Newly discovered class of mouse retinal cells detect upward motion

Harvard researchers have discovered a previously unknown type of retinal
cell that plays an exclusive and unusual role in mice: detecting upward
motion. The cells reflect their function in the physical arrangement of
their dendrites, branch-like structures on neuronal cells that form a
communicative network with other dendrites and neurons in the brain.

The work, led by neuroscientists Joshua R. Sanes and Markus Meister, is described in a letter in the journal Nature.

“The structure of these cells resembles the photos you see in the
aftermath of a hurricane, where all the trees have fallen down in the
same direction,” says Meister, the Jeff C. Tarr Professor of Molecular
and Cellular Biology in Harvard’s Faculty of Arts and Sciences. “When
you look at these neurons in the microscope, they all point the same
way. There’s no other cell type in the retina that has that degree of
directionality.”

The cells, like other retinal neurons, are composed of a round cell
body surrounded by a tangle of dendrites. Most retinal neurons
distribute their dendrites evenly around the cell body, but the upward
motion-detecting cells arrange almost 90 percent of their dendrite
tangle exclusively on one side of the cell body.

“This lopsided arrangement literally directs the cell’s function,
orienting the dendrites downward like roots of great trees,” says
Sanes, professor of molecular and cellular biology and Paul J. Finnegan
Family Director of Harvard’s Center for Brain Science. “Because the
eye’s lens acts as a camera, reversing incoming light rays as they
strike the retinal tissue, an object moving up will result in a
downward-moving image at the back of the eye — the exact orientation
of the cells’ dendrites.”

The research builds on efforts by Meister to understand neural
processing in the retina, as well as work in Sanes’s laboratory to
identify and mark neurons in the retina using molecular tags. Recently,
they tracked down a family of molecules expressed exclusively by small
subsets of retinal cells in mice. One in particular, called JAM-B, was
present in cells that had a peculiar distribution and orientation.
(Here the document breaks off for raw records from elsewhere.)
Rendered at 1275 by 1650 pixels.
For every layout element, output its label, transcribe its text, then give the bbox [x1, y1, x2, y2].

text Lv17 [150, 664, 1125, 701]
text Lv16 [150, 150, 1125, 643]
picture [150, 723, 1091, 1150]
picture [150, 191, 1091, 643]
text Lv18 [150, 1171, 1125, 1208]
According to Sanes, developmental neurologists have long tried to
identify different types of neural cells based on their function and
anatomy — how they appeared on the outside.

“But it’s a huge limitation because it’s essentially a qualitative
assessment,” he says. “We really need some way to reliably identify and
track these cells if we ever hope to study their development. So the
emergence of cell-specific molecular markers is a very big deal,
because it will do just that. Already we’ve seen that it helps us
identify new kinds of cells we didn’t know existed before. Once we have
a promising molecule, we can track down the cells that it corresponds
to.”

“The other important result,” continues Sanes, “is that we’re
actually mimicking how the brain itself identifies its cells. The brain
has to be able to reliably recognize and tell apart different kinds of
cells, and that’s going to happen on a molecular basis. In fact, it’s
possible that some of the molecules we’ve identified are, in fact, the
same molecules the brain uses to distinguish cell types.”

By identifying molecules that are solely expressed by specific types
of neurons, scientists hope to gain insights into how nerve cells form
synapses, or connections, with other nerve cells — in short, how the
brain controls its development on a molecular basis.

For the moment, however, researchers are busy puzzling over the results of the JAM-B mouse retinal cells.

“Why in the world would mice need to develop cells to detect upward motion?” Sanes wonders. “It’s a great mystery.”

Sanes and Meister’s co-authors on the Nature paper are In-Jung Kim,
Yifeng Zhang, and Masahito Yamagata, all of Harvard’s Department of
Molecular and Cellular Biology. In a separate Nature letter published
earlier this year, Yamagata and Sanes demonstrated a type of target
recognition not previously shown anywhere in the brain: They identified
four recognition molecules, each of which marks and specifies a circuit
in the retina, and showed the role of each for specific connectivity in
that circuit.

The current research was funded by the National Institutes of Health.